Intro to Osquery: Frequently Asked Questions for Beginners

Written by Amber Picotte | 7/12/18 10:38 PM

It’s back! osquery@scale ‘22: Risk Reduction for Modern Defenders will be happening in person at San Francisco’s Exploratorium on September 14 & 15. Join us for 2 days of captivating content, hands-on learning, and fun with your fellow osquery community members.

There is a growing and passionate community around osquery, actively sharing information and perspective, answering questions, exposing challenges and dispelling misconceptions. Even so, learning the basics as you're getting started requires a lot of piecing together bits of wisdom (ie Googling + reading + networking).

The intention of this post is to a) curate some of the great content from the community b) organize it to cover common questions for beginners c) incorporate some of what we've learned over the past three years through the Uptycs journey.
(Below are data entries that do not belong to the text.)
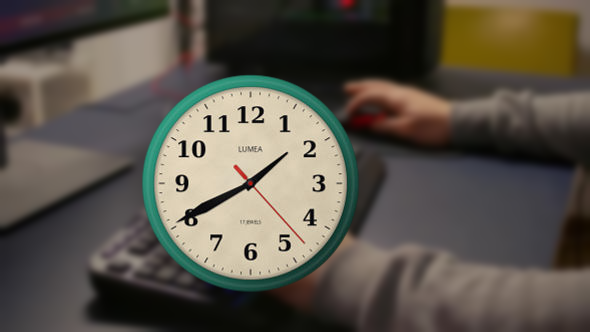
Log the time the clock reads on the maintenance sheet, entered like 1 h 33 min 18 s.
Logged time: 1 h 40 min 23 s
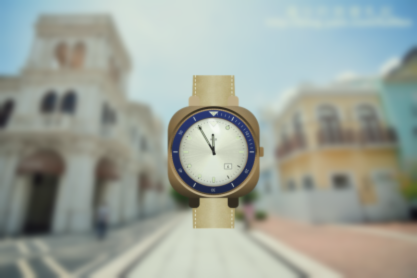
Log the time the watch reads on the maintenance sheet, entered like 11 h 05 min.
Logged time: 11 h 55 min
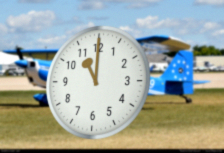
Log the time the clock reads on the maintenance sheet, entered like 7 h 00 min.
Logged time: 11 h 00 min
If you like it, and it is helpful, let us know on Twitter and we'll create a more advanced FAQ next time around.

What Is Osquery?

Osquery is a universal endpoint agent that was developed by Facebook in 2014. It is an active and growing open source project on GitHub, with 230 contributors and more than 90 releases to-date.
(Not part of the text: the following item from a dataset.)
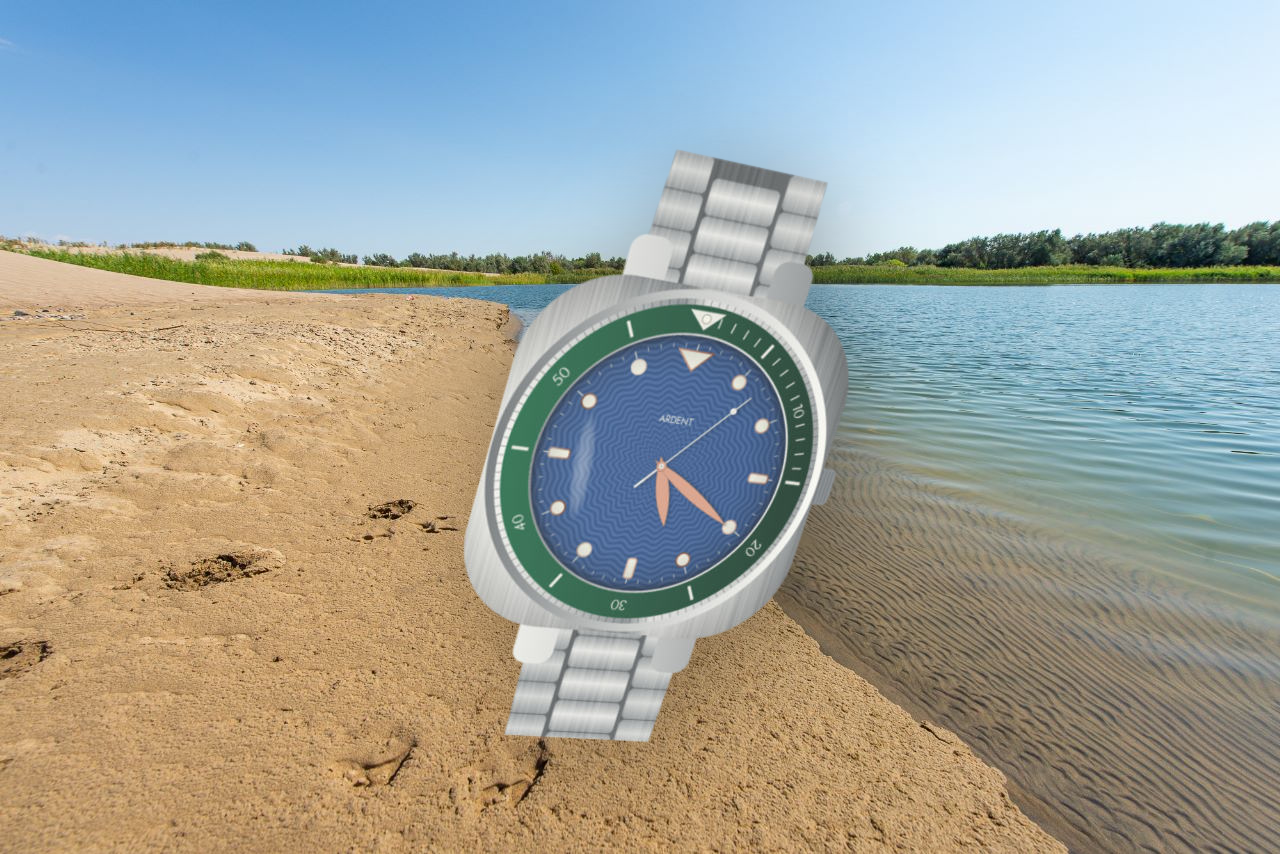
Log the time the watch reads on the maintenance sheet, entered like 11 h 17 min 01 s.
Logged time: 5 h 20 min 07 s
According to the official osquery docs, osquery (os=operating system) is an operating system instrumentation framework that exposes an operating system as a high-performance relational database. Using SQL, you can write a single query to explore any given data, regardless of operating system.

This is a unique approach in the security landscape, creating one agent for many operating systems, leveraging a standard query language instead of creating a proprietary one, and collecting rich data sets that have broad applications. Osquery represents a fundamental rethinking of the fragmented, siloed approach plaguing the security industry today.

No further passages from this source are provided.